Ffs so after all the advice and all the resources shared you still aren't going to involve the police so they can keep you safe and assist you in the process of getting away from him?

Why? If you're going to leave him anyway and you're worried about his reaction then why not go to the police to report the incidents, tell them you want to get away from him but that you're scared and don't want to give the game away to him until you've had their advice and a sensible plan in place. Then beg them to help.

If you're serious about breaking it off with him you would be planning to do that.
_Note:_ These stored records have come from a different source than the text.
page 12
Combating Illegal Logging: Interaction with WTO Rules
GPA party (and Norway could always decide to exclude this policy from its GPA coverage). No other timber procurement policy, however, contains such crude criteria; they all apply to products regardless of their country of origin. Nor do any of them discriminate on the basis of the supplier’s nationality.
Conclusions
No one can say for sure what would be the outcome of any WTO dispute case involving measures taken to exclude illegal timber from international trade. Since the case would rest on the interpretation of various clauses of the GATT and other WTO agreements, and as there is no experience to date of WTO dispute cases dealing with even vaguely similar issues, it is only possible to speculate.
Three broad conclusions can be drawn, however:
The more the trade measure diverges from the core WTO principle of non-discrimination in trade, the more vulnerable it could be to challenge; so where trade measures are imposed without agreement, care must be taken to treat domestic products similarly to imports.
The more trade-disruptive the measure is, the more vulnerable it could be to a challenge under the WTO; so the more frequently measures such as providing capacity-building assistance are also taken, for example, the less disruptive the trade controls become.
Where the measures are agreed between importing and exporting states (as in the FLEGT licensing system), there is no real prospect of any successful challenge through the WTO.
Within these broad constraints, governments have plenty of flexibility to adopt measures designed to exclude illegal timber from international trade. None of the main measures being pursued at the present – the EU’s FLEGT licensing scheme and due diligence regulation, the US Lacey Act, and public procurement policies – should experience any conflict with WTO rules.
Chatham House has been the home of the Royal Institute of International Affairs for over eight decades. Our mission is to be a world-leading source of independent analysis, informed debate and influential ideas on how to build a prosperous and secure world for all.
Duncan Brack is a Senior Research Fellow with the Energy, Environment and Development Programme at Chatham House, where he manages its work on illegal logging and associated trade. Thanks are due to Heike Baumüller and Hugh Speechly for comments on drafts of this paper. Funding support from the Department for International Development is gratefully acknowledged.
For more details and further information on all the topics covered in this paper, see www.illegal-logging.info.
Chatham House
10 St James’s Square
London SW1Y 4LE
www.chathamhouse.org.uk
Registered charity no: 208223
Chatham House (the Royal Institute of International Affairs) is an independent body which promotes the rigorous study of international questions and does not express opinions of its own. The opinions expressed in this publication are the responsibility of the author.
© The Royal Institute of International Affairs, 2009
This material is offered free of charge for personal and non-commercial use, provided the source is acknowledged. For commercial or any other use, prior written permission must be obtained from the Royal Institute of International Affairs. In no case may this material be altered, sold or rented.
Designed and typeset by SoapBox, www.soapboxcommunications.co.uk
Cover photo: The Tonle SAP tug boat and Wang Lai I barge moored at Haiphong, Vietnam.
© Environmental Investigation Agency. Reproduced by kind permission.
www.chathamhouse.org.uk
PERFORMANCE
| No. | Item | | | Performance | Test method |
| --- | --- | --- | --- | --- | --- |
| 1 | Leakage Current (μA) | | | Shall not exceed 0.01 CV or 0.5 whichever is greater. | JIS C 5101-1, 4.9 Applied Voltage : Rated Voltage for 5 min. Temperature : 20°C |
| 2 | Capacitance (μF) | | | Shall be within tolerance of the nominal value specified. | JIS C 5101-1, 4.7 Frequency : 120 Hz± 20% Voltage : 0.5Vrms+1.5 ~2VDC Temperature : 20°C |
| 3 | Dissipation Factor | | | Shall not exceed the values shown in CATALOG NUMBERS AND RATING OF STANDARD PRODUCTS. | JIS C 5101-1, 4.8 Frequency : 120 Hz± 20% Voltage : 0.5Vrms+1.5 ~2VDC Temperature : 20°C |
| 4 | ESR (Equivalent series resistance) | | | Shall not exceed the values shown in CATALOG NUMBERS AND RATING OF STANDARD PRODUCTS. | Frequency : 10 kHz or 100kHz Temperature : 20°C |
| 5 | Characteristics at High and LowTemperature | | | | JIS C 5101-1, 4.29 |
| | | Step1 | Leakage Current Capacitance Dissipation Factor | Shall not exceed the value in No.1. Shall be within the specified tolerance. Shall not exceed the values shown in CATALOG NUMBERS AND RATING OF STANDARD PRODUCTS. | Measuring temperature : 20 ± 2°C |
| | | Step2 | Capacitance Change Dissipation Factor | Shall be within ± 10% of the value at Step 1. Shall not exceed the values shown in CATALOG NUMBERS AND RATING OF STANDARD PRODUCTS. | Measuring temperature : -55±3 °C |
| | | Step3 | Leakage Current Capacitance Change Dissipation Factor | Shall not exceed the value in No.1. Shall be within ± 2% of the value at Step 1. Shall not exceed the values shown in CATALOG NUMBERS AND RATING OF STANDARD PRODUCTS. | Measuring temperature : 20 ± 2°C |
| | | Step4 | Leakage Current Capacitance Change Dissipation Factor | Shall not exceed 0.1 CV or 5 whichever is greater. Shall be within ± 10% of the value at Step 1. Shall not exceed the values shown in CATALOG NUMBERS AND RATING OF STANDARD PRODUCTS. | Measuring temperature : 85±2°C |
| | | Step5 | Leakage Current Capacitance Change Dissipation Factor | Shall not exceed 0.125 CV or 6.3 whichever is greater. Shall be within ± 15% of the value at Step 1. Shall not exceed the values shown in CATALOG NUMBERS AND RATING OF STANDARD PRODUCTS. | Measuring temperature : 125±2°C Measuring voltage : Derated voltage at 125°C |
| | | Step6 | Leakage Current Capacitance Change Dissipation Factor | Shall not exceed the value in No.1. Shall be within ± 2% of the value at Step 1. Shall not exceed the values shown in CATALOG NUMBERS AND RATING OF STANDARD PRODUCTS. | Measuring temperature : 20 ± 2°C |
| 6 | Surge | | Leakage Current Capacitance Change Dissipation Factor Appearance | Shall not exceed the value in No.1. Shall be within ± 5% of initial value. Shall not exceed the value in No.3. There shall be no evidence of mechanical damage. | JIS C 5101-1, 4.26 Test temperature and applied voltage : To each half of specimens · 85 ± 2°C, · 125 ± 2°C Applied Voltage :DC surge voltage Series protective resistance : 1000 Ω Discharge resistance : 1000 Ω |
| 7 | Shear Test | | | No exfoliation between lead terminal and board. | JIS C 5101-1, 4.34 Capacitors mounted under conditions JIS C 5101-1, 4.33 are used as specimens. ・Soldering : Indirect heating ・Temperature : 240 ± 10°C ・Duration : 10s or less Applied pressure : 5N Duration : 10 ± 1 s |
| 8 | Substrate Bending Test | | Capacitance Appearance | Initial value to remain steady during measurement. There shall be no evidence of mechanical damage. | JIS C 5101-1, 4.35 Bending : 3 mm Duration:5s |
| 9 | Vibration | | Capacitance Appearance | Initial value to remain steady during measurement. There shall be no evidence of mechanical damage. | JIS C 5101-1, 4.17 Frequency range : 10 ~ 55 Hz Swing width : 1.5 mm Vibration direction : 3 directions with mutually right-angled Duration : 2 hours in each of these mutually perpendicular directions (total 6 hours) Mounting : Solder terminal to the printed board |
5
JamieFrasersSassenach · 06/09/2021 18:46

@buttercup1001 PLEASE PLEASE go to the police, report him strangling you, phone Women's Aid, anything that will get you away from him.

Your son is going to lose you if you don't take action - either you won't be allowed contact anymore or you will be dead.

If you don't leave him then these are your potential outcomes - there will never be a future where this man is lovely, caring and kind.

He will never ever be who you want him to be, and that is not your fault.

YOU CANNOT CHANGE THIS MAN.

I just hope to God that this thread is not real.

holasebu · 06/09/2021 18:55

I've been through similar.
HE WILL NOT CHANGE!
YOU CAN NOT CHANGE HIM
EVEN ALL THE THERAPY IN THE WORLD WILL NOT BE ABLE TO CHANGE HIM!
Social services will NEVER let you have your son full time while you are with him. Ever because of his past.
He's a sociopath.
You need to leave!!!
You need extensive support and therapy.
If you can do this I promise you that you can be free and happy again...and hopefully a mum.

holasebu · 06/09/2021 18:59

Also I liken this to being brainwashed sadly.
Please please call the police, talk to the GP or woman's aid before you destroy the rest of yours and your sons life.
Things can and will get better

Twillow · 06/09/2021 19:04

Oh my love this is so awful, I've just read all your posts. I had an abusive partner, though he didn't choke me (you know this is a massive red flag and high risk to you) but he did assault me, break things, hint at suicide, accuse me of wanting other men - like you I lost contact with a lot of family and friends through him. His Clare's background is so worrying.
Prison for 17 months?? I think there was more than a justifiable slap to get that sentence.

I got help from a local domestic abuse service and also the police who were really good. He didn't kill himself, though I was scared of it for a while. He didn't come to get me either, though I can't guarantee that won't happen as your partner sounds very dangerous.

What made my mind up was thinking of being old together. AHHHH!

I can 100% promise you won't regret leaving.
You may feel sad and go through some tough times emotionally - but how will that be worse than watching your step every day as you are now. You'll have your son - think about how he would feel knowing you chose this 'man' over him in the future.

Get the f*ck away from him, you're worth so much more.

Twillow · 06/09/2021 19:07

@buttercup1001

Thank you for that advice I just read it now .I'm trying to check this when he's out the room etc.ive got my mum's I can stay there or my sister in law's she's pretty close I will have to try and sort this out without being alone with him.i just video called my son on WhatsApp and he went mad because my ex the father of my son said he was giving me a letter to hand in to the school tomorrow morning.he said you to sounded all pally pally I was only talking to my son's dad regarding the school letter his dad mentioned.
Definitely go to a family member. They probably already have their suspicions. Get your essential paperwork together, take it with you to their house, ask them to come to the police station with you. With this guy's history they will absolutely take you seriously.
MinnieJackson · 06/09/2021 21:02

God I've read all of your posts @buttercup1001

Why do you care? Do you talk to your ex? You're obviously breaching all the policies from social service's, I bet you £1000000 he is there when your son is after school.

Next councilling, take your stuff, go to your mum's and leave him. If you don't want any confrontation, that's the way. Turn your phone off, he will not kill himself!
He will probably harass you for a few weeks and find fresh prey.
Just to reiterate, he will not kill himself!!!